Yüce Allah, insanın bütün mevcudiyetini ve bütün organlarının şifresini, gözle görülmesi mümkün olmayan, ancak mikroskopla görülmesi mümkün olan nutfe içerisinde gizlemiştir. Bütün canlılar tek hücreyle başlayıp ve sürekli hücre bölünmesi neticesinde büyüyüp, gelişmekte ve vücuda dönüşmektedir. Bu süreç canlılara göre değişiklik arz etmektedir. Bitkiler toprak vasıtasıyla, bir kısım hayvanlar yumurta yoluyla ve insanlar da anne karnında süreçlerini tamamlayarak vücut bulmaktadırlar. İşte gözle görülmesi mümkün olmayan hücreler içerisinde saklı bulunan şifreler, neticede canlıyı vücuda getirmektedir. Bilim adamları: Âdem’den son insana kadar, bütün insanların beden şifrelerinin tamamının, ancak bir bardağı doldurabileceğini söylemişlerdir. Bu şifreleri toprağa serseniz Allah istese hepsinden yeniden bir insan bedeni geliştirir. Hem de en kısa sürede. Çünkü o yalnız “Ol!” der. Yüce Allah mahşerde bu emri verecek ve toprak olmuş bedenlerden kalan şifreler yeniden vücut bulup ve dirilecektir. Tıpkı bitkilerin her seferinde yeniden yeşerip büyüdüğü gibi... ‘Ve Allah, yerden ot bitirir gibi sizi yetiştirdi. Sonra sizi ondan geri çevirecek ve sizi bir çıkarış daha çıkaracak!’ (Nuh/17, 18)

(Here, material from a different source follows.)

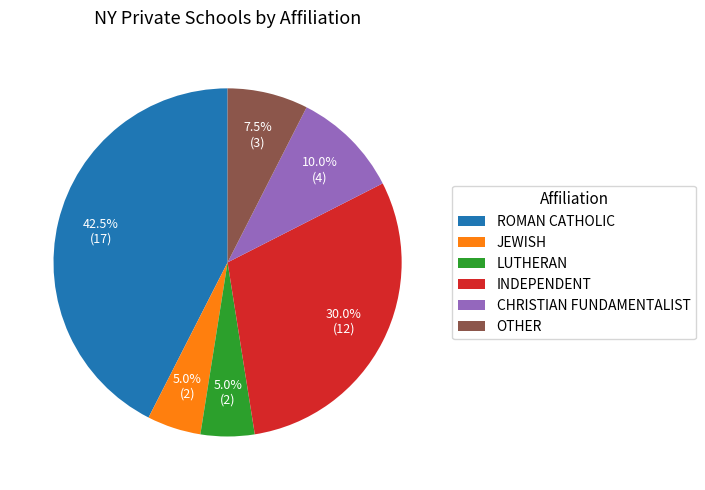

Is the sum of CHRISTIAN FUNDAMENTALIST and INDEPENDENT greater than half?

No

İnsanlar, bütün bu süreçleri takip ederek, yaşamlarını sürdürerek bugüne gelmiş ve buradan öte de kıyamete kadar bu yolu izleyeceklerdir. ‘Gerçekten insan üzerinden öyle uzun bir süre gelip geçti ki o anılmaya değer bir şey bile değildi. Çünkü biz insanı birtakım katkılarla karıştırılmış bir nutfeden yarattık. Onu evire çevire işiten ve gören bir varlık yaptık. Muhakkak biz ona doğru yolu gösterdik; ister şükredici olsun isterse nankör kâfir.’ (İnsan/1-3)

Ne yazık ki bütün bunların farkına var(a)madan, yaratılışını ve gayesini bil(e)meden fani hayatın çıkmazla-rına saplanmış ve şeytanın vesveselerinin farkına var(a)mamış insanlar, Yüce Allah’ın bu esrarlı mucizelerini göremeyecek kadar kör olmuşlardır.

Ne mutlu Rabbinin verdiği nimetlerin farkında olup şükrünü eda edenlere!.. Ne mutlu ona kullukta geri durmayanlara!.. Yazıklar olsun günah deryasında yüzüp de şükür nimetini göremeyenlere’!.. Yazıklar olsun Rabbine kulluk edenlere zulmedenlere!.. Ve yine yazıklar olsun o zalimlere yardaklık edenlere ve de zulme göz yumanlara!..

Ey Rabbimiz! Bizi yaratılış gayesini bilip şükrünü eda edenlerden eyle! İsyankârların, nankörlerin ve yardakçıların şerrinden koru!